2024-04-15 12:43:42

by Daniel Wagner

[permalink] [raw]
Subject: [PATCH v6 0/5] nvme-fabrics: short-circuit connect retries

I've resorted the series so that the nvmet changes come first instead as the
last patch. These changes are necessary to get the host code tested.

The second big changes is moving the logic into the existing helper
nvmf_should_reconnect, all the transports get updated in one go.

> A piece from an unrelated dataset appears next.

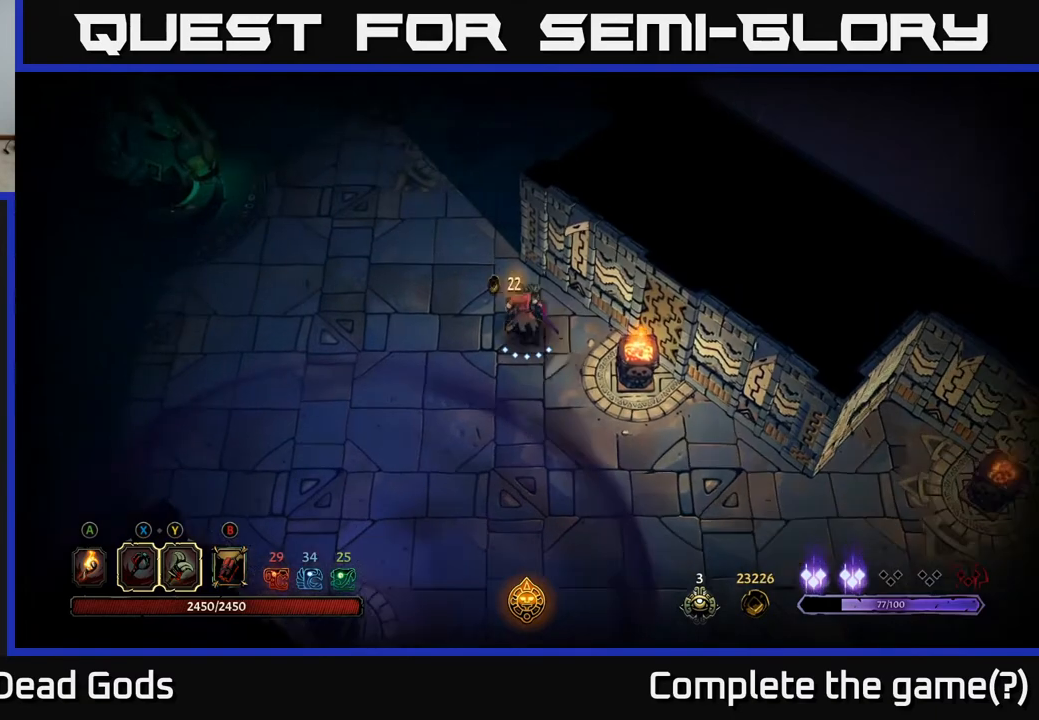
{"buttons": [], "left_stick": "up-left", "right_stick": "center", "events": [[167, "left_stick", "up-left"]]}
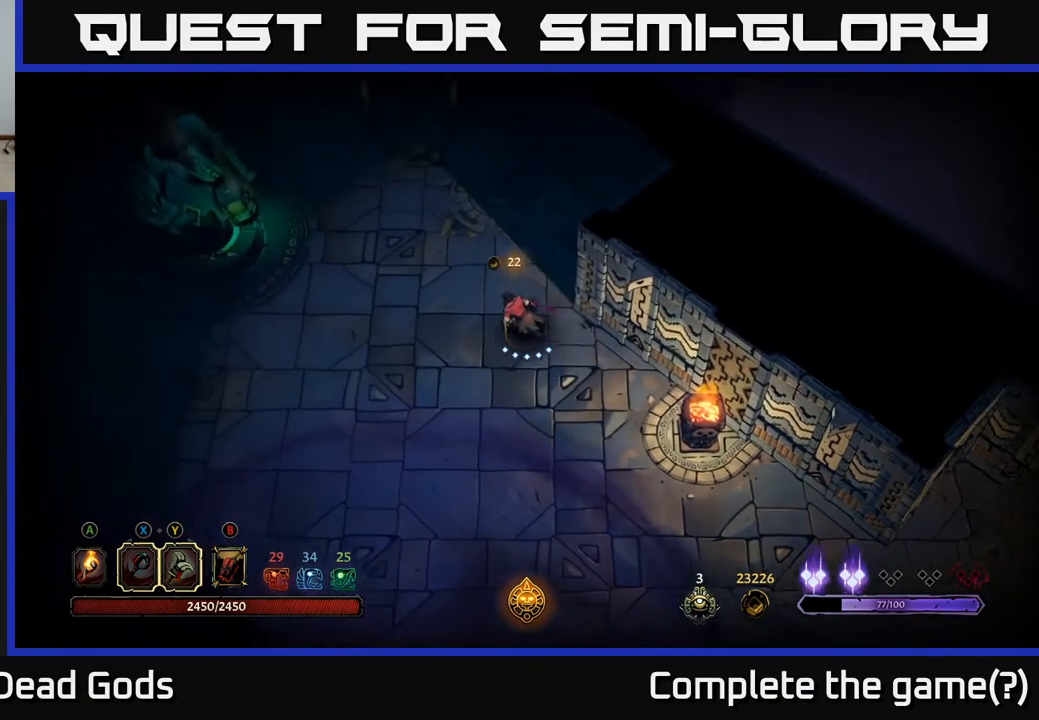
{"buttons": [], "left_stick": "up-left", "right_stick": "center", "events": [[233, "A", "down"], [317, "A", "up"]]}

And lastely, I've added a retry auth failure patch as requested by Sagi. I
explictly decided against to count these error from the normal retry counter
(nr_reconnects) as this would make it unnecessary complex to map the two
different max limits into one counter.

changes:
v6:
- reorder series
- extended nvmf_should_reconnect
- added auth retry logic

v5:
- nvme: do not mix kernel error code with nvme status
- nvmet: separate nvme status from dhchap status
- https://lore.kernel.org/linux-nvme/[email protected]/

v4:
- rebased
- added 'nvme: fixes for authentication errors' series
- https://lore.kernel.org/all/[email protected]/

v3:
- added my SOB tag
- fixed indention
- https://lore.kernel.org/linux-nvme/[email protected]/

v2:
- refresh/rebase on current head
- extended blktests (nvme/045) to cover this case
(see separate post)
- https://lore.kernel.org/linux-nvme/[email protected]/

v1:
- initial version
- https://lore.kernel.org/linux-nvme/[email protected]/

Daniel Wagner (1):
nvme-fabrics: handle transient auth failures

Hannes Reinecke (4):
nvmet: lock config semaphore when accessing DH-HMAC-CHAP key
nvmet: return DHCHAP status codes from nvmet_setup_auth()
nvme: authentication error are always non-retryable
nvme-fabrics: short-circuit reconnect retries

drivers/nvme/host/auth.c | 4 +-
drivers/nvme/host/core.c | 6 +--
drivers/nvme/host/fabrics.c | 58 +++++++++++++++++---------
drivers/nvme/host/fabrics.h | 2 +-
drivers/nvme/host/fc.c | 6 +--
drivers/nvme/host/nvme.h | 3 +-
drivers/nvme/host/rdma.c | 20 +++++----
drivers/nvme/host/tcp.c | 23 ++++++----
drivers/nvme/target/auth.c | 22 +++++-----
drivers/nvme/target/configfs.c | 22 +++++++---
drivers/nvme/target/fabrics-cmd-auth.c | 49 +++++++++++-----------
drivers/nvme/target/fabrics-cmd.c | 11 ++---
drivers/nvme/target/nvmet.h | 8 ++--
13 files changed, 140 insertions(+), 94 deletions(-)

--
2.44.0



2024-04-15 12:43:58

by Daniel Wagner

[permalink] [raw]
Subject: [PATCH v6 5/5] nvme-fabrics: handle transient auth failures

Retry authentication a couple of times to avoid error out on transient
errors. E.g. if a new key is deployed on the host and the target. At the
same time the connection drops. The host might use the wrong key to
reconnect.

Suggested-by: Sagi Grimberg <[email protected]>
Signed-off-by: Daniel Wagner <[email protected]>
---
drivers/nvme/host/auth.c | 4 ++--
drivers/nvme/host/fabrics.c | 10 +++++++++-
drivers/nvme/host/fc.c | 2 ++
drivers/nvme/host/nvme.h | 1 +
drivers/nvme/host/rdma.c | 1 +
drivers/nvme/host/tcp.c | 1 +
6 files changed, 16 insertions(+), 3 deletions(-)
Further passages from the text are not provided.